Rather than purchasing traditional books at the beginning of the school term, students at Mountrath Community School in County Laois, Ireland, were instead made to buy HP ElitePad tablets running Microsoft's Windows 8 operating system, reports the Irish Independent. The €550 ($741) tablets have since frustrated students by refusing to power on, going to sleep unexpectedly, and experiencing hardware failures involving the devices' logic boards.

Mountrath principal Margin Gleeson wrote in a letter to parents that the "HP Elite Pad has proved to be an unmitigated disaster" and that a return to paper books —  at the school's expense — was necessary to "ensure stability and continuity of education." The school is working with HP to address the issues, but there is no word on when, or if, the school will reintroduce the tablets in classrooms.

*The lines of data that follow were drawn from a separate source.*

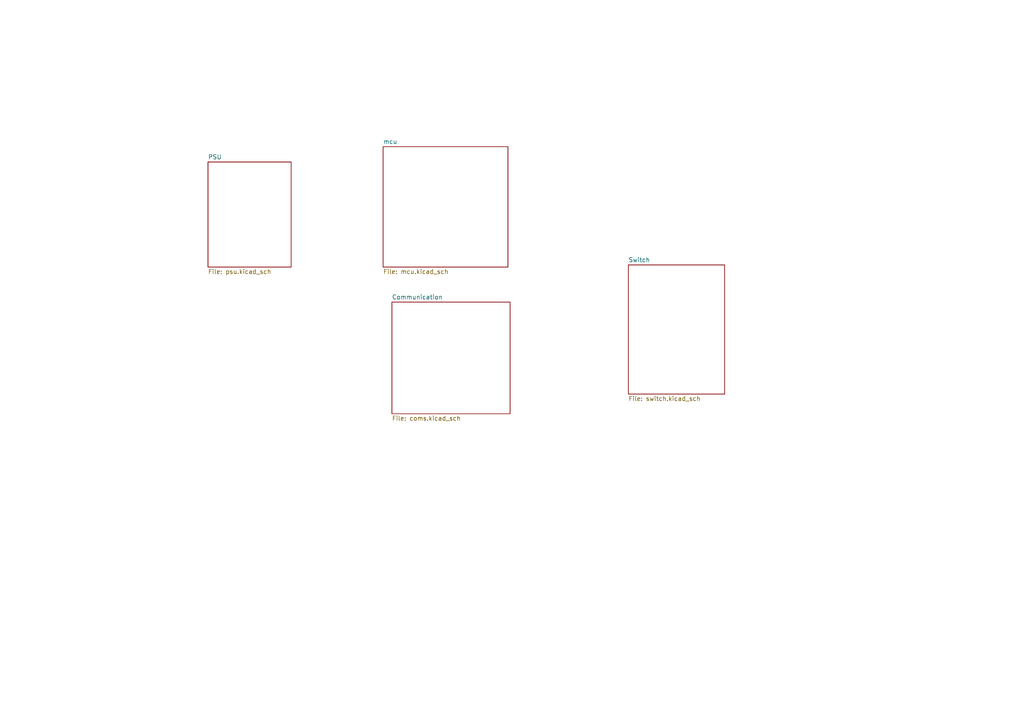
<source format=kicad_sch>
(kicad_sch (version 20230121) (generator eeschema)

  (uuid cf4d5b8c-964c-4533-be8a-d65bf1506e2a)

  (paper "A4")

  (title_block
    (title "M-Sens - Swich Board")
    (date "2024-12-19")
    (rev "1.0")
    (company "Manul Technologies")
  )

  


  (sheet (at 60.325 46.99) (size 24.13 30.48) (fields_autoplaced)
    (stroke (width 0.1524) (type solid))
    (fill (color 0 0 0 0.0000))
    (uuid 2e660dff-6cde-4541-8268-ab2f8e201414)
    (property "Sheetname" "PSU" (at 60.325 46.2784 0)
      (effects (font (size 1.27 1.27)) (justify left bottom))
    )
    (property "Sheetfile" "psu.kicad_sch" (at 60.325 78.0546 0)
      (effects (font (size 1.27 1.27)) (justify left top))
    )
    (instances
      (project "Switch Board"
        (path "/cf4d5b8c-964c-4533-be8a-d65bf1506e2a" (page "3"))
      )
    )
  )

  (sheet (at 182.245 76.835) (size 27.94 37.465) (fields_autoplaced)
    (stroke (width 0.1524) (type solid))
    (fill (color 0 0 0 0.0000))
    (uuid 49c4e428-3e3e-4fcf-add6-83d6094a174f)
    (property "Sheetname" "Switch" (at 182.245 76.1234 0)
      (effects (font (size 1.27 1.27)) (justify left bottom))
    )
    (property "Sheetfile" "switch.kicad_sch" (at 182.245 114.8846 0)
      (effects (font (size 1.27 1.27)) (justify left top))
    )
    (instances
      (project "Switch Board"
        (path "/cf4d5b8c-964c-4533-be8a-d65bf1506e2a" (page "4"))
      )
    )
  )

  (sheet (at 113.665 87.63) (size 34.29 32.385) (fields_autoplaced)
    (stroke (width 0.1524) (type solid))
    (fill (color 0 0 0 0.0000))
    (uuid 7a5002df-20cd-49c3-ad58-467ace84f5a6)
    (property "Sheetname" "Communication" (at 113.665 86.9184 0)
      (effects (font (size 1.27 1.27)) (justify left bottom))
    )
    (property "Sheetfile" "coms.kicad_sch" (at 113.665 120.5996 0)
      (effects (font (size 1.27 1.27)) (justify left top))
    )
    (instances
      (project "Switch Board"
        (path "/cf4d5b8c-964c-4533-be8a-d65bf1506e2a" (page "5"))
      )
    )
  )

  (sheet (at 111.125 42.545) (size 36.195 34.925) (fields_autoplaced)
    (stroke (width 0.1524) (type solid))
    (fill (color 0 0 0 0.0000))
    (uuid 856086b7-7166-40d7-95be-7b0f94b4a089)
    (property "Sheetname" "mcu" (at 111.125 41.8334 0)
      (effects (font (size 1.27 1.27)) (justify left bottom))
    )
    (property "Sheetfile" "mcu.kicad_sch" (at 111.125 78.0546 0)
      (effects (font (size 1.27 1.27)) (justify left top))
    )
    (instances
      (project "Switch Board"
        (path "/cf4d5b8c-964c-4533-be8a-d65bf1506e2a" (page "2"))
      )
    )
  )

  (sheet_instances
    (path "/" (page "1"))
  )
)

</source>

Gleeson told the Independent that the HP tablets were chosen after an 18-month investigatory period, during which the school searched for "a device that was effectively a computer in tablet form for our students, so it would have a word processor, sufficient memory etc." He called out the ElitePad's 64-gigabyte memory as especially impressive.

"We're not blaming anyone" for the failures, Gleeson said.

The timing of the debacle is especially poor for HP and Microsoft, as schools throughout the world prepare for a shift toward e-learning and the race for classroom technology spending heats up. Apple's iPad already enjoys a near monopoly in the sector with an estimated 94 percent share of the classroom tablet market, and the company's overall revenue from education topped $1 billion for the first time ever in the last fiscal quarter.